Parameter	Type	Description
id	string	A unique identifier for the chat completion.
object	string	The object type, which is always `chat.completion`.
created	integer	The Unix timestamp (in seconds) of when the chat completion was created.
choices	array	A list of chat completion choices.
├─ index	integer	The index of the choice in the list of choices.
├─ message	object	A chat completion message generated by the model.
│ ├─ role	string	The role of the author of this message (usually `assistant`).
│ └─ content	string	The contents of the message.
└─ finish_reason	string	The reason the model stopped generating (e.g., `stop`, `length`, `tool_calls`).
usage	object	Usage statistics for the completion request.
├─ prompt_tokens	integer	Number of tokens in the prompt.
├─ completion_tokens	integer	Number of tokens in the generated completion.
└─ total_tokens	integer	Total number of tokens used in the request (prompt + completion).

5. Example

Request Example

{
    "model": "gpt-4o",
    "messages": [
        {
            "role": "user",
            "content": "who are u?"
        }
    ],
    "n": 1,
    "max_tokens": 100,
    "temperature": 0.8,
    "stream": false
}

Response Example

{
    "id": "chatcmpl-123",
    "object": "chat.completion",
    "created": 1677652288,
    "choices": [
        {
            "index": 0,
            "message": {
                "role": "assistant",
                "content": "\r
\r
Hello there, how may I assist you today?"
            },
            "finish_reason": "stop"
        }
    ],
    "usage": {
        "prompt_tokens": 9,
        "completion_tokens": 12,
        "total_tokens": 21
    }
}

6. FAQs

Q: Why do I get an error when I set response_format: { "type": "json_object" }? A: When using JSON mode, you must explicitly instruct the model to produce JSON via a system or user message (e.g., "Please reply in JSON format"). Otherwise, the model might fail or hang because it cannot generate valid JSON.

Q: Can I adjust temperature and top_p at the same time? A: Technically yes, but it is generally recommended to adjust only one of them. Adjusting one is usually sufficient to change the randomness of the output; adjusting both can lead to unpredictable results.
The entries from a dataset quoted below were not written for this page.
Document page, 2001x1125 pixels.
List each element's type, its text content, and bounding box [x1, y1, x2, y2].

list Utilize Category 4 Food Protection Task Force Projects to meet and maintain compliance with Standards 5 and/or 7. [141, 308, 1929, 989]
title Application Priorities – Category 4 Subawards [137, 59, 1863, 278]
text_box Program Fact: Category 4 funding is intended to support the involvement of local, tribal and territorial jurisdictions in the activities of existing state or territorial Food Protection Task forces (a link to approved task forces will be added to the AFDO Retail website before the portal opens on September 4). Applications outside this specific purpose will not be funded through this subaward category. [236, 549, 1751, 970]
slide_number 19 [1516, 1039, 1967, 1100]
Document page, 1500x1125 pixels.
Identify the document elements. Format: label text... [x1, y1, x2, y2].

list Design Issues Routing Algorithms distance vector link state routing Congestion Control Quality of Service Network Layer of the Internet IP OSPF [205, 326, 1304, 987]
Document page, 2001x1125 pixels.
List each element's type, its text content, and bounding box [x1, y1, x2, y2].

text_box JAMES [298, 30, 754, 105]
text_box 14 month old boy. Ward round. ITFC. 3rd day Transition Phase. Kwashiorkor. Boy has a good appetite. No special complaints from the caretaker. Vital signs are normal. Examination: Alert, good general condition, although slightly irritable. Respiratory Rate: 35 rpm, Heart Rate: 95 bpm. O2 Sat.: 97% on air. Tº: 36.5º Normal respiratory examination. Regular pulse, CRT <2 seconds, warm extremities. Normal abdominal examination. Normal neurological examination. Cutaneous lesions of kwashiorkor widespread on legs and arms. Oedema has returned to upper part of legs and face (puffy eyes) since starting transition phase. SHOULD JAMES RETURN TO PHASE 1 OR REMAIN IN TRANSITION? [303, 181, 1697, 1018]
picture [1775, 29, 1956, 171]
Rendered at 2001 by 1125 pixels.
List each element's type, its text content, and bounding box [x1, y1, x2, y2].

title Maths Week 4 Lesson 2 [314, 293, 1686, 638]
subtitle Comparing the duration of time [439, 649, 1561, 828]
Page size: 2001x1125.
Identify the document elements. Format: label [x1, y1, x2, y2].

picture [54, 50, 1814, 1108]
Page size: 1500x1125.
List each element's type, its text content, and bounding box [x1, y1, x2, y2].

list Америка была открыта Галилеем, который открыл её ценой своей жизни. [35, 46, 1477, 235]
Q: How do I receive data when stream: true is enabled? A: When streaming is enabled, the server sends a series of Server-Sent Events (SSE). The data portion of each event is a JSON object, and the stream ends with data: [DONE]. You need to use a streaming library (like Python's response.iter_lines()) to process the response line by line.

Q: How is token consumption calculated? A: For English, 1 token is approximately 4 characters or 0.75 words. For Chinese, one character may correspond to 1-2 tokens. The final consumption is based on the usage field in the response body.

Q: What does finish_reason: "length" mean? A: This indicates that the generated content exceeded the limit set in max_tokens or reached the model's maximum context length limit, resulting in the content being truncated.

Q: Does the API support Function Calling? A: Yes. By defining function prototypes via the tools parameter, the model will return tool_calls in choices[0].message instead of plain content when a function call is required.